Maybe It's Your Fault

Wikipedia has tried hard in recent years to relieve themselves from as much responsibility as possible. That is simply because they gave up "quality as an issue". The whole act of research into make a claim by using respectable information. Now, how respectable can the information be when anyone can change the contents as they see fit. Anyone could make Einstien into a Catholic bishop and the Confederacy to win the Civil War by a few clicks and a few taps of the keyboard.

There is one thing that I don't understand about the people who use wikipedia as research is that how could they trust a source that could be easily altered. That is why university libraries spend thousands of dollars on buying academic journals, so we can trust them. It has gone through trial after trial by experts to give to a knowledge hungry public.
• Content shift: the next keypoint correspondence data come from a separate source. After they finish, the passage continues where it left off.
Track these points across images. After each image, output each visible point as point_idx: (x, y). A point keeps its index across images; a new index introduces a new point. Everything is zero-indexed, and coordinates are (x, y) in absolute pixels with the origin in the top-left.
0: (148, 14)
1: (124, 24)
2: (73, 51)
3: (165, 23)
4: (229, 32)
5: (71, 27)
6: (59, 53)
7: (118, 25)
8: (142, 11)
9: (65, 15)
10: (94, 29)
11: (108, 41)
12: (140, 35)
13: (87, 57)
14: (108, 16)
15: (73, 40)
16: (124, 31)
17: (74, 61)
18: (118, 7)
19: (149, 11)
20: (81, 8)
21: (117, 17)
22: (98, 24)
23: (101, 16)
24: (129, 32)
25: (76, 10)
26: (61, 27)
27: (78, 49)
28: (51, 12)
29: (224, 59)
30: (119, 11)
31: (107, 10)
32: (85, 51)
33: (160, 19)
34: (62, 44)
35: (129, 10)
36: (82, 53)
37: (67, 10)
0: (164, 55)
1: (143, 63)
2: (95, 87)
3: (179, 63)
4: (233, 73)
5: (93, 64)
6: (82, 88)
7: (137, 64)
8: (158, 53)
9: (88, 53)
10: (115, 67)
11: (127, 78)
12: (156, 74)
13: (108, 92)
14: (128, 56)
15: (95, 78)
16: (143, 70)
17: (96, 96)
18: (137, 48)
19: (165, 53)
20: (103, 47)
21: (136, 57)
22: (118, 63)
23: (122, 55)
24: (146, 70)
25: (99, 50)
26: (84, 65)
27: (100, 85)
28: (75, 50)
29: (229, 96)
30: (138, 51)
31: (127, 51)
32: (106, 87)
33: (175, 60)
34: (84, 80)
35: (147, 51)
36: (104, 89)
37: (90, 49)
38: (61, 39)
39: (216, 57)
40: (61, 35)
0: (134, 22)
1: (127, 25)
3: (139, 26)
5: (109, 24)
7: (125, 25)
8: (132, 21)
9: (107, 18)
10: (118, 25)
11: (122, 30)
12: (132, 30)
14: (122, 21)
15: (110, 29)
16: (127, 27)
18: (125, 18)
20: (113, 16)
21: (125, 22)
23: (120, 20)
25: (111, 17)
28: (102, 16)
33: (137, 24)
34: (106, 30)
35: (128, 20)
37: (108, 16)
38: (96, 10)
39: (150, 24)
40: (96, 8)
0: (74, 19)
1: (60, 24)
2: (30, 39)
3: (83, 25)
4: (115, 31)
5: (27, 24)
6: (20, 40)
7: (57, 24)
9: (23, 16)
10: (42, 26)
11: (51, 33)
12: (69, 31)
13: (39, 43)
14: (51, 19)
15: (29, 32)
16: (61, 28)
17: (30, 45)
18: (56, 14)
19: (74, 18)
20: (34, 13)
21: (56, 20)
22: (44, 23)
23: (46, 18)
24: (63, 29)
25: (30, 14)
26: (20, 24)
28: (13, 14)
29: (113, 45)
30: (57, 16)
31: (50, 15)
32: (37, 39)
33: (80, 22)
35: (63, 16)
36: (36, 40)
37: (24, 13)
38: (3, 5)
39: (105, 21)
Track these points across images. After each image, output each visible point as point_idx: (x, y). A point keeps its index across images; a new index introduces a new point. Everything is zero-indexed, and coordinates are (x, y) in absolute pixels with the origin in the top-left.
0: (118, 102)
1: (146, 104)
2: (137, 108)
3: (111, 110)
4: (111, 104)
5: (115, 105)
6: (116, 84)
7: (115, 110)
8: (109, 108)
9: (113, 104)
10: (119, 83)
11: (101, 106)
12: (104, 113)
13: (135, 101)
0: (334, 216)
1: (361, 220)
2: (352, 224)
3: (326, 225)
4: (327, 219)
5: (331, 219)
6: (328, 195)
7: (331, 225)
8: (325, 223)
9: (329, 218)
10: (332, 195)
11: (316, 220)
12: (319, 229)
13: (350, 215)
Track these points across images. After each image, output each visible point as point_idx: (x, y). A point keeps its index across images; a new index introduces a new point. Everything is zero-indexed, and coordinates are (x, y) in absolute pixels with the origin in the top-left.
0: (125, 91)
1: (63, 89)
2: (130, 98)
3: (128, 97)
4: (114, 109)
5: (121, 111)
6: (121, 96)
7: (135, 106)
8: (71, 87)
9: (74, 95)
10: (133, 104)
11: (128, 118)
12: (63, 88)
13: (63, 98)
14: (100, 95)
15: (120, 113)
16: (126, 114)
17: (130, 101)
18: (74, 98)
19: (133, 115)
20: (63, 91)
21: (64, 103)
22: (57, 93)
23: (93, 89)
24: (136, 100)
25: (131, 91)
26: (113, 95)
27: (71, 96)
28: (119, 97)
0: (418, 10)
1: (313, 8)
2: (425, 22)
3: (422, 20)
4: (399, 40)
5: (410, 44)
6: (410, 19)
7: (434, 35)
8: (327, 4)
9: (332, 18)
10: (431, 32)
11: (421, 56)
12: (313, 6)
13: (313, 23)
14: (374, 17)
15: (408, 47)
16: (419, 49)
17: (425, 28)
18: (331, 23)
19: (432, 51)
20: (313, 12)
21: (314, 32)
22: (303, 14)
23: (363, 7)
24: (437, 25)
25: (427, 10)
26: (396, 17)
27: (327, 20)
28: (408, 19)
But in some respects, we have to take responsibility on the information that we use, since Wikipedia isn't doing it.

How can they? Wikipedia is always changing. In the Spiro article, it is stated that "since Wikipedia is constantly undergoing revisions, it is too unstable to cite". It is similair to a choppy sea, unable to sail through it. Even though they are starting to freeze articles that has been vetted and check, you don't know which ones, so it's hard to cite. But it could be vetted and checked by those with malicious intent, right? So how can you trust Wikipedia for in-depth can't. If you are in desperate need of information for a paper and use WIkipedia and get it wrong, it is only you you have to blame.